[Dataset items]

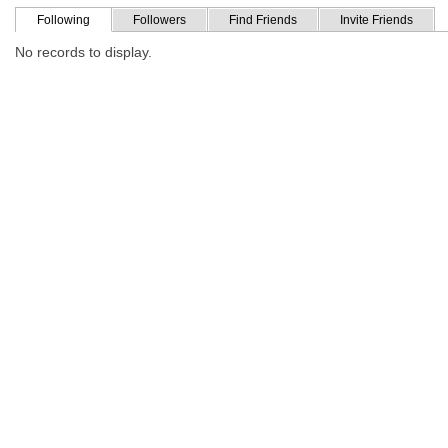
Following
Followers
Find Friends
Invite Friends
No records to display.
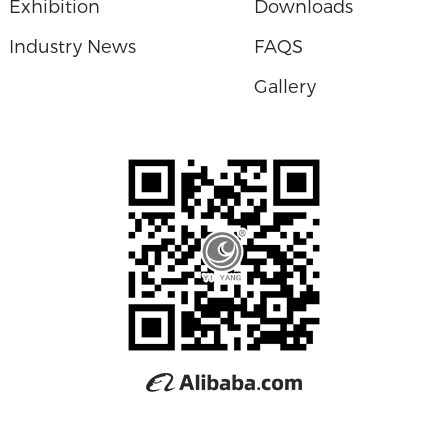
Exhibition
Downloads
Industry News
FAQS
Gallery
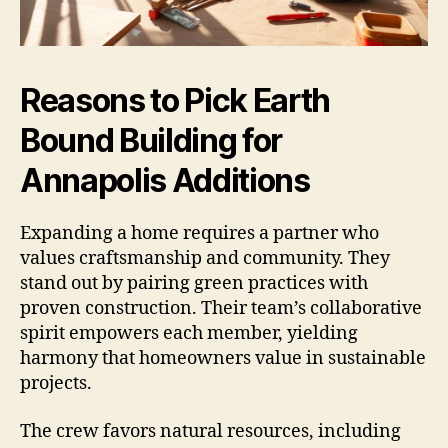
Reasons to Pick Earth
Bound Building for
Annapolis Additions
Expanding a home requires a partner who
values craftsmanship and community. They
stand out by pairing green practices with
proven construction. Their team’s collaborative
spirit empowers each member, yielding
harmony that homeowners value in sustainable
projects.
The crew favors natural resources, including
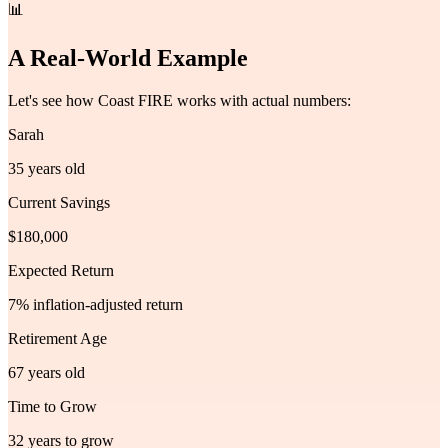
📊
A Real-World Example
Let's see how Coast FIRE works with actual numbers:
Sarah
35 years old
Current Savings
$180,000
Expected Return
7% inflation-adjusted return
Retirement Age
67 years old
Time to Grow
32 years to grow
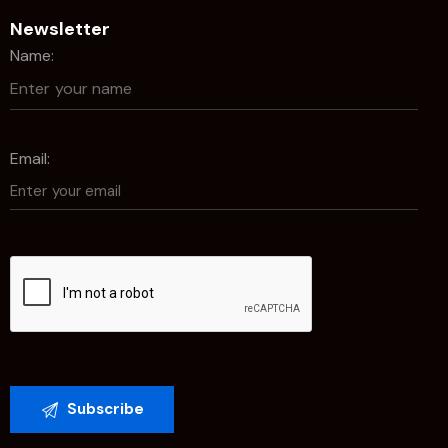
Newsletter
Name:
Email:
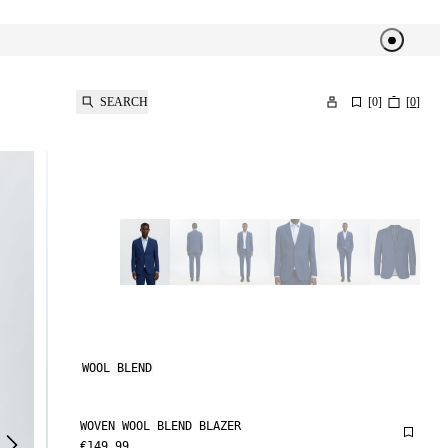
SEARCH
[
0
]
[
0
]
WOOL BLEND
WOVEN WOOL BLEND BLAZER
€149.99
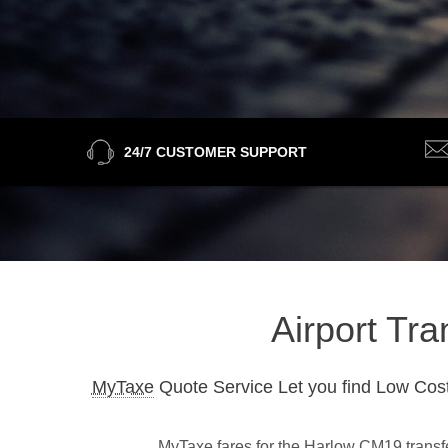
24/7 CUSTOMER SUPPORT
Airport Tr
MyTaxe
Quote Service Let you find Low Cost
MyTaxe fares for the Harlow CM19 transfer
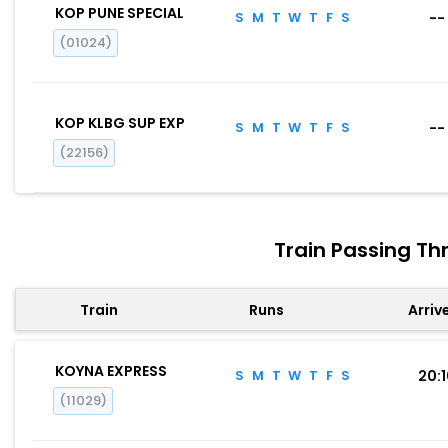
KOP PUNE SPECIAL
S
M
T
W
T
F
S
--
(01024)
KOP KLBG SUP EXP
S
M
T
W
T
F
S
--
(22156)
Train Passing T
Train
Runs
Arriv
KOYNA EXPRESS
S
M
T
W
T
F
S
20:
(11029)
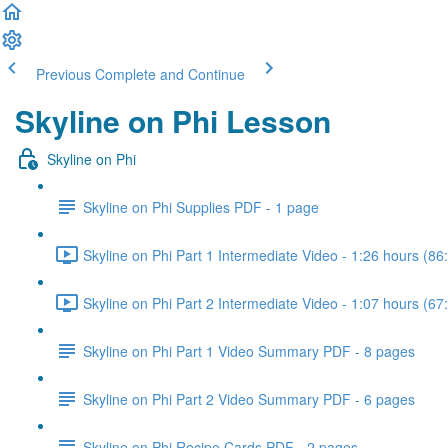
Previous
Complete and Continue
Skyline on Phi Lesson
Skyline on Phi
Skyline on Phi Supplies PDF - 1 page
Skyline on Phi Part 1 Intermediate Video - 1:26 hours (86
Skyline on Phi Part 2 Intermediate Video - 1:07 hours (67
Skyline on Phi Part 1 Video Summary PDF - 8 pages
Skyline on Phi Part 2 Video Summary PDF - 6 pages
Skyline on Phi Recipe Cards PDF - 2 pages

### TRY IT
Retype the text of every entry above line for line, with no changes, and omit the pictures from your answer.

### OUTPUT OF THE EXERCISE
Following
Followers
Find Friends
Invite Friends
No records to display.
Exhibition
Downloads
Industry News
FAQS
Gallery
Reasons to Pick Earth
Bound Building for
Annapolis Additions
Expanding a home requires a partner who
values craftsmanship and community. They
stand out by pairing green practices with
proven construction. Their team’s collaborative
spirit empowers each member, yielding
harmony that homeowners value in sustainable
projects.
The crew favors natural resources, including
📊
A Real-World Example
Let's see how Coast FIRE works with actual numbers:
Sarah
35 years old
Current Savings
$180,000
Expected Return
7% inflation-adjusted return
Retirement Age
67 years old
Time to Grow
32 years to grow
Newsletter
Name:
Email:
SEARCH
[
0
]
[
0
]
WOOL BLEND
WOVEN WOOL BLEND BLAZER
€149.99
24/7 CUSTOMER SUPPORT
Airport Tr
MyTaxe
Quote Service Let you find Low Cost
MyTaxe fares for the Harlow CM19 transfer
KOP PUNE SPECIAL
S
M
T
W
T
F
S
--
(01024)
KOP KLBG SUP EXP
S
M
T
W
T
F
S
--
(22156)
Train Passing T
Train
Runs
Arriv
KOYNA EXPRESS
S
M
T
W
T
F
S
20:
(11029)
Previous
Complete and Continue
Skyline on Phi Lesson
Skyline on Phi
Skyline on Phi Supplies PDF - 1 page
Skyline on Phi Part 1 Intermediate Video - 1:26 hours (86
Skyline on Phi Part 2 Intermediate Video - 1:07 hours (67
Skyline on Phi Part 1 Video Summary PDF - 8 pages
Skyline on Phi Part 2 Video Summary PDF - 6 pages
Skyline on Phi Recipe Cards PDF - 2 pages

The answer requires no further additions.